Friday, March 23, 2007

Monday Night Fights

Painting by George Bellows

“It may have been Monday,” Jeff Barron wrote in the Daily Times (3-13-07), “but Portsmouth City Council staged its version of Friday Night Fights last night.” For those of you who might not be fight fans, ESPN2 televises Tuesday Night, Wednesday Night, and Friday Night Fights. In Portsmouth, it’s a little different: the Fights, billed as City Council meetings, take place the second and fourth Monday of each month, and they don’t get televised. In addressing the council members about their unprofessional behavior at the 3-12-07 meeting, Eileen Perry told them an unpleasant truth, which is that the reason council meetings are not on television is that the council probably does not want them on television.

Why doesn’t the Portsmouth city government want the council meetings on television? Why does the city government continue to drag its feet when many cities in Ohio, some much smaller than Portsmouth, have been uninterruptedly televising city council meetings for years? Waverly, with a population of only 4,433, has been televising their council meetings for so long that somebody I spoke to in the Waverly mayor’s office said she had lost track of the years. Ironton, with half of Portsmouth’s population, televises their council meetings. Chillicothe, a city with a population about the same as Portsmouth’s, televises their council meetings on two channels. Two to Portsmouth’s none!

So how come Portsmouth does not televise its council meetings? Older citizens claim they were televised way back when. But why no longer? How come Waverly, Ironton, Chillicothe and hundreds of other Ohio communities can televise their council meetings but Portsmouth can’t? A Time-Warner official in northern Ohio told me it’s not hard to televise meetings and it’s done all the time. There is an exception – Portsmouth.

Eileen Perry’s explanation of why they are not televised is one I would agree with: the meetings are probably not televised because the city government does not want them televised. The Portsmouth city government prefers to operate in the dark, out of the public’s eye. The council meetings are broadcast on a local radio station, but listeners know how difficult it sometime is to hear on that transmission. For example, during the 3-12-07 meeting, I am told, technical difficulties rendered the first part of the broadcast unintelligible.

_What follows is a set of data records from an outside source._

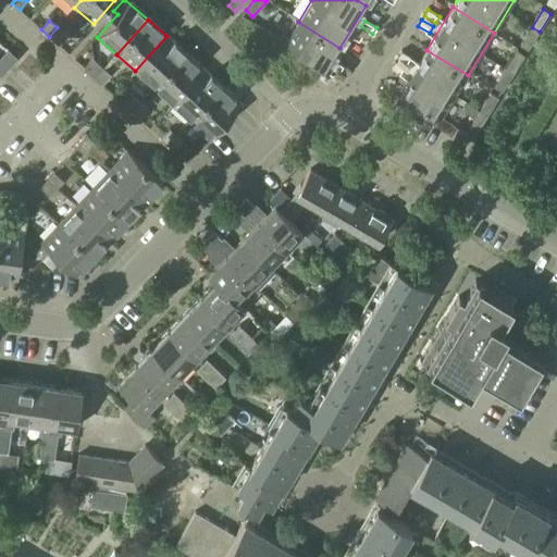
[(327,67),(339,48),(298,22),(286,42),(327,67)]
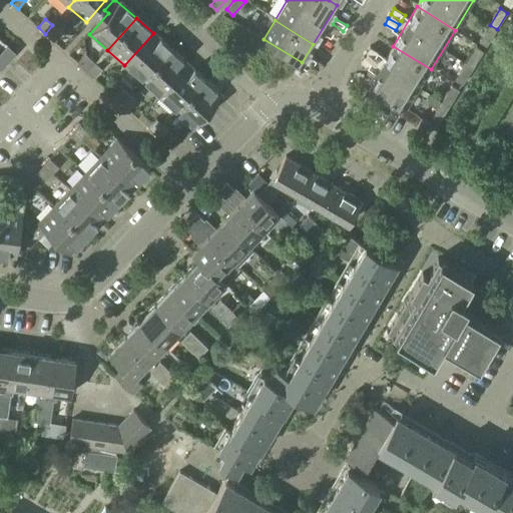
[(45,34),(54,42),(62,34),(52,25),(45,34)]
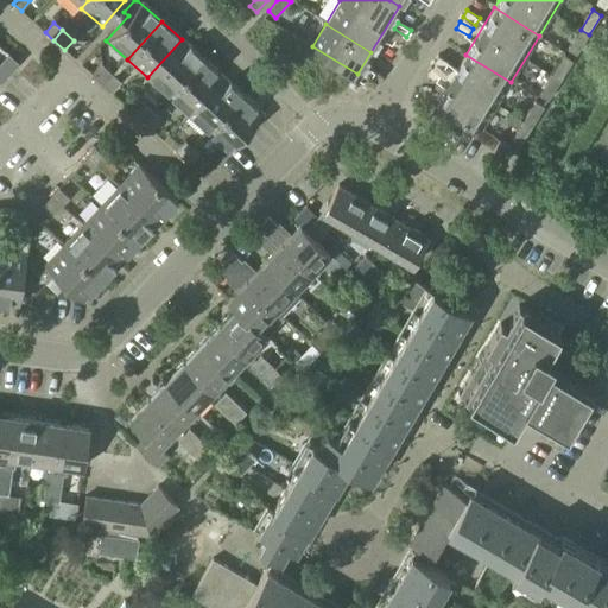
[(577,55),(589,35),(581,30),(569,49),(577,55)]
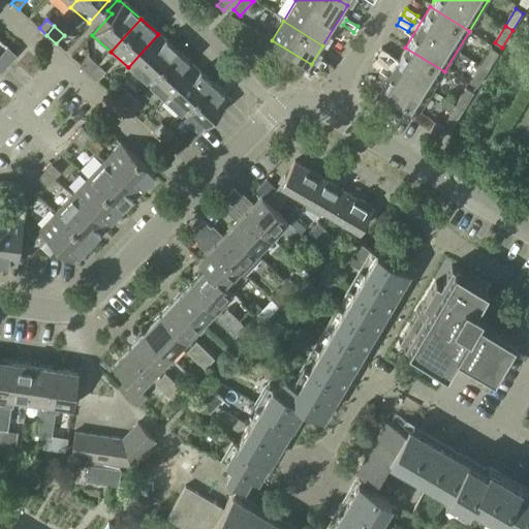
[(347,41),(351,35),(340,29),(337,35),(347,41)]
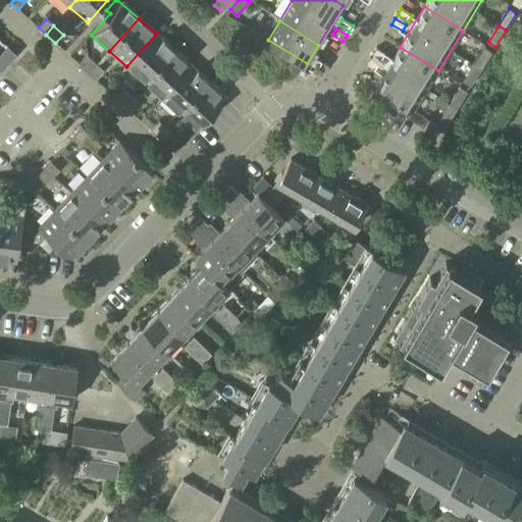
[(144,82),(173,49),(156,34),(126,66),(144,82)]
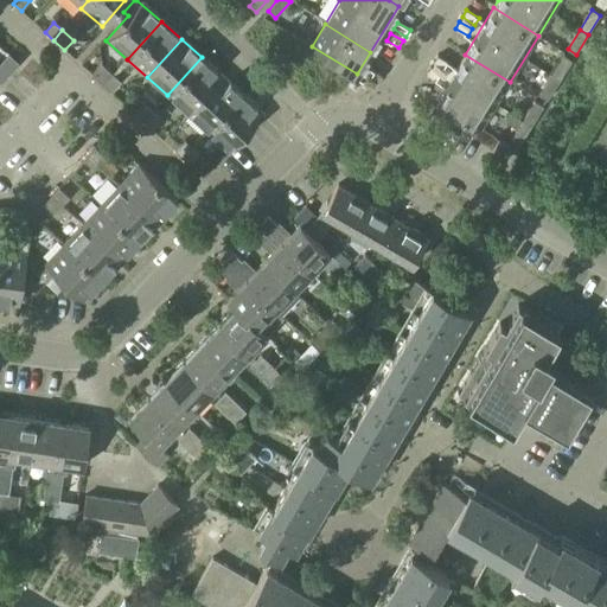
[(481,128),(510,82),(465,55),(436,101),(481,128)]
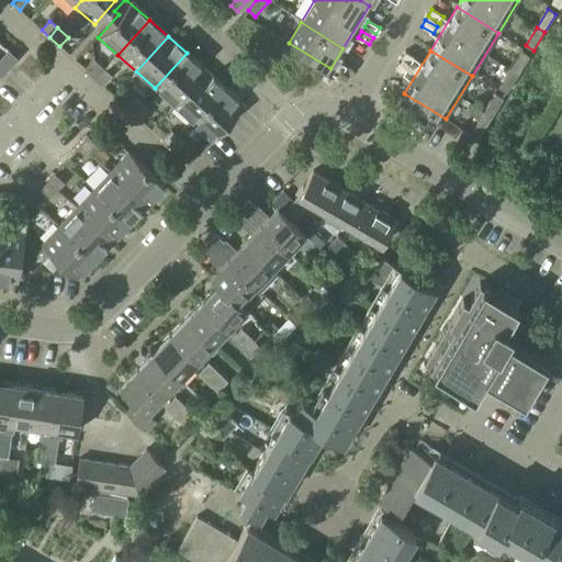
[(414,66),(417,58),(405,52),(402,58),(414,66)]
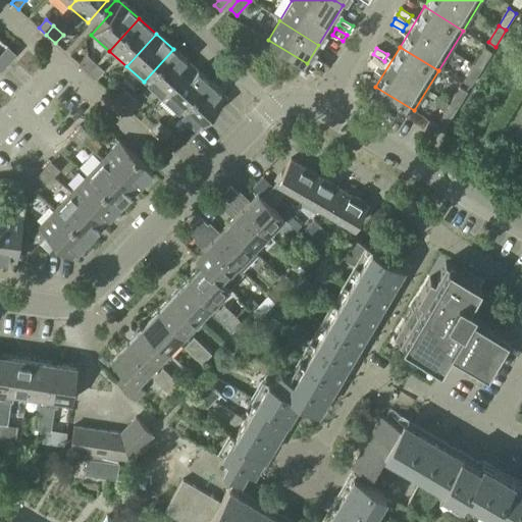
[(474,65),(481,69),(491,53),(484,48),(474,65)]
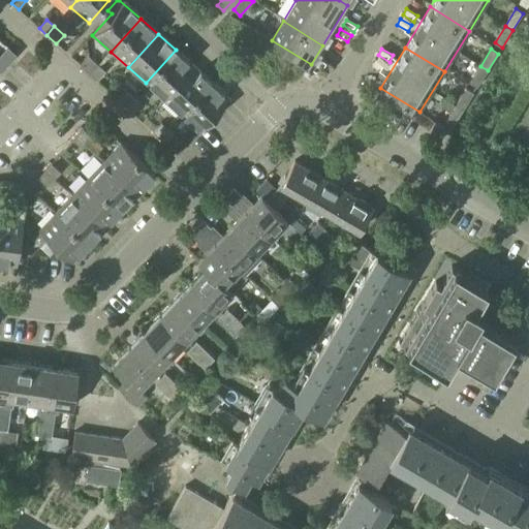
[(163,98),(193,65),(176,50),(146,83),(163,98)]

One of the things the Portsmouth city government does not want the public to hear or see is how five or six members of city government gang up on the one city council member who has no strings attached to him, the one city council member who is not a puppet: I refer, of course, to Bob Mollette, who represents the Third Ward. Mollette is ganged up on because, among other reasons, he has waged a tireless campaign for openness in government. As part of that campaign, he has called more than once for televised council meetings. In a letter to the City Council (2-27-06), Mollette urged the city to televise council meetings to citizens on a tape-delay. The Council Minutes (1-10-05) state that Councilman Mollette had “reported having spoken with Mr. Gangly with Adelphia and was told by him that as far as getting Council meetings on cable that could be done if he is supplied with a VHS tape and would play it as many times Council deems. He said he felt this to be an idea for consideration in order to reach more people.”

I talked recently to Mollette, who told me Adelphia Cable had been ready and willing to participate in this exercise of open government, at no cost to the city, but the city found ways to make it not happen. On one occasion, Adelphia was fifteen minutes away from broadcasting a taped meeting when it was canceled. Mollette suspected Adelphia got a call from the powers-that-be to cancel the telecast. Time-Warner has since replaced Adelphia, and Time-Warner is willing and able to televise the meetings, but Time-Warner will discover, if it hasn’t already, that Portsmouth is not like other Ohio cities. Portsmouth discourages, not facilitates, televised council meetings. Mollette told me a modest sum was appropriated for television taping in last year’s budget, but that nothing has been done about it.

The city must televise the council hearings so that the citizens of Portsmouth can see for themselves who the temperate, hardworking, and honest people in city government are, and who the foul-mouthed, devious, and lazy ones are, who the watchdogs are and who the lapdawgs are. They will also see who the citizens are who faithfully attend these meetings, and who avail themselves of the right to speak to the council, a right that was nearly abridged last year at the urging of Councilman Marty Mohr. If council meetings are really Monday Night Fights, the public has a right to watch them in the safety of their own living rooms, instead of being insulted live by the mayor and others, or being frisked by police before entering.

In a recent letter to council president Howard Baughman, dated March 20, 2007, Mollette called again for transparency in local government, saying, “I still believe the best opportunity to inform the public exists with replaying City Council meetings on Time Warner Cable Television.” If the Monday Night Fights are going to continue at city council meetings, they should be telecast. The public has a right to see one man who is fighting for good government and who is taking on a tag-team of palookas who know the fight is fixed and want to keep it that way.